[Dataset entries]
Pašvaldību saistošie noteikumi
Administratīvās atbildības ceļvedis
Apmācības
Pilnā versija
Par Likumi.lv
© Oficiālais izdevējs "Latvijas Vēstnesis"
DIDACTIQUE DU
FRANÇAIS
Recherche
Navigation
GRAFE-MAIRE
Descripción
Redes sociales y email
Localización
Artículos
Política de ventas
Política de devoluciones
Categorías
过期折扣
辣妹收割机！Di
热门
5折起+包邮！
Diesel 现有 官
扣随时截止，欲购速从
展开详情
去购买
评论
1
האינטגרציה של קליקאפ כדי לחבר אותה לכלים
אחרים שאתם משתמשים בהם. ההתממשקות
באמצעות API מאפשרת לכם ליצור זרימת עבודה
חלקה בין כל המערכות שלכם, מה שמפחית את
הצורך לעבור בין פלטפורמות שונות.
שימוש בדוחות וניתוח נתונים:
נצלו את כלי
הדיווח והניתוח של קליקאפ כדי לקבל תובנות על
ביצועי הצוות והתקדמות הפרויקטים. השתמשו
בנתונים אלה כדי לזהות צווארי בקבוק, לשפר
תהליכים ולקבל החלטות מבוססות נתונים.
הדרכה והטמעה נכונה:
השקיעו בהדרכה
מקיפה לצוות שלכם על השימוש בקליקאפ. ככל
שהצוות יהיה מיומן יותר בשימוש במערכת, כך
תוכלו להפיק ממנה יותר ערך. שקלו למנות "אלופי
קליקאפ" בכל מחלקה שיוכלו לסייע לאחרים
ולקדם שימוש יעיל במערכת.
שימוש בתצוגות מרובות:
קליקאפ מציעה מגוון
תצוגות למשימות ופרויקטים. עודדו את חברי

▶ _Try it_:
Repeat the data in its entirety, exactly as written.

▶ _Answer box_:
Pašvaldību saistošie noteikumi
Administratīvās atbildības ceļvedis
Apmācības
Pilnā versija
Par Likumi.lv
© Oficiālais izdevējs "Latvijas Vēstnesis"
DIDACTIQUE DU
FRANÇAIS
Recherche
Navigation
GRAFE-MAIRE
Descripción
Redes sociales y email
Localización
Artículos
Política de ventas
Política de devoluciones
Categorías
过期折扣
辣妹收割机！Di
热门
5折起+包邮！
Diesel 现有 官
扣随时截止，欲购速从
展开详情
去购买
评论
1
האינטגרציה של קליקאפ כדי לחבר אותה לכלים
אחרים שאתם משתמשים בהם. ההתממשקות
באמצעות API מאפשרת לכם ליצור זרימת עבודה
חלקה בין כל המערכות שלכם, מה שמפחית את
הצורך לעבור בין פלטפורמות שונות.
שימוש בדוחות וניתוח נתונים:
נצלו את כלי
הדיווח והניתוח של קליקאפ כדי לקבל תובנות על
ביצועי הצוות והתקדמות הפרויקטים. השתמשו
בנתונים אלה כדי לזהות צווארי בקבוק, לשפר
תהליכים ולקבל החלטות מבוססות נתונים.
הדרכה והטמעה נכונה:
השקיעו בהדרכה
מקיפה לצוות שלכם על השימוש בקליקאפ. ככל
שהצוות יהיה מיומן יותר בשימוש במערכת, כך
תוכלו להפיק ממנה יותר ערך. שקלו למנות "אלופי
קליקאפ" בכל מחלקה שיוכלו לסייע לאחרים
ולקדם שימוש יעיל במערכת.
שימוש בתצוגות מרובות:
קליקאפ מציעה מגוון
תצוגות למשימות ופרויקטים. עודדו את חברי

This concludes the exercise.